ABOUT THIS TASK: Take the entries below and retype them word for word, excluding the images.

RECORDS SHOWN:

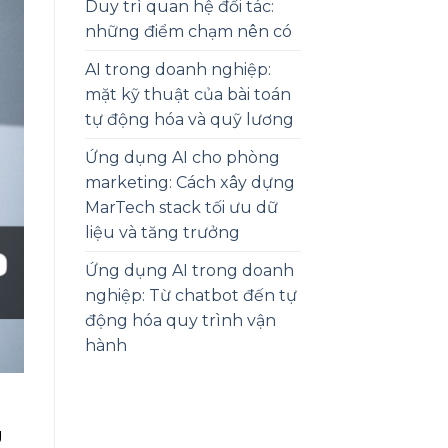
Duy trì quan hệ đối tác:
những điểm chạm nên có
AI trong doanh nghiệp:
mặt kỹ thuật của bài toán
tự động hóa và quỹ lương
Ứng dụng AI cho phòng
marketing: Cách xây dựng
MarTech stack tối ưu dữ
liệu và tăng trưởng
Ứng dụng AI trong doanh
nghiệp: Từ chatbot đến tự
động hóa quy trình vận
hành
g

RESPONSE:
Duy trì quan hệ đối tác:
những điểm chạm nên có
AI trong doanh nghiệp:
mặt kỹ thuật của bài toán
tự động hóa và quỹ lương
Ứng dụng AI cho phòng
marketing: Cách xây dựng
MarTech stack tối ưu dữ
liệu và tăng trưởng
Ứng dụng AI trong doanh
nghiệp: Từ chatbot đến tự
động hóa quy trình vận
hành
g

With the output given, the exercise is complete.